**Vorliegender Text**:
--------------------------------------------------
Hans Falladas Roman von 1947 ist 2011 in einer revidierten, erstmals ganz authentischen Fassung neu erschienen, ist sogar in den USA nochmal ein Bestseller geworden. Eine kolportagehaft melodramatische Geschichte über Widerstand und Anpassung, Treue und blutigen Verrat, auch darüber: wie sich das immer wieder mischt. Einiges darüber teilt sich im stimmungsvollen Bühnenbild von Annette Kurz, das einer großstädtischen Topographie so gut wie einer Asservatenkammer gleicht, im Verlauf von fünfeinhalb Stunden auch irgendwie mit.
--------------------------------------------------
**Gesammelte Daten**:
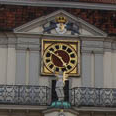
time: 4:49
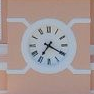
--------------------------------------------------
**Aufgabe**:
Schreiben Sie den Text über Falladas Roman vollständig und Wort für Wort ab.

**Ausgabe**:
Hans Falladas Roman von 1947 ist 2011 in einer revidierten, erstmals ganz authentischen Fassung neu erschienen, ist sogar in den USA nochmal ein Bestseller geworden. Eine kolportagehaft melodramatische Geschichte über Widerstand und Anpassung, Treue und blutigen Verrat, auch darüber: wie sich das immer wieder mischt. Einiges darüber teilt sich im stimmungsvollen Bühnenbild von Annette Kurz, das einer großstädtischen Topographie so gut wie einer Asservatenkammer gleicht, im Verlauf von fünfeinhalb Stunden auch irgendwie mit.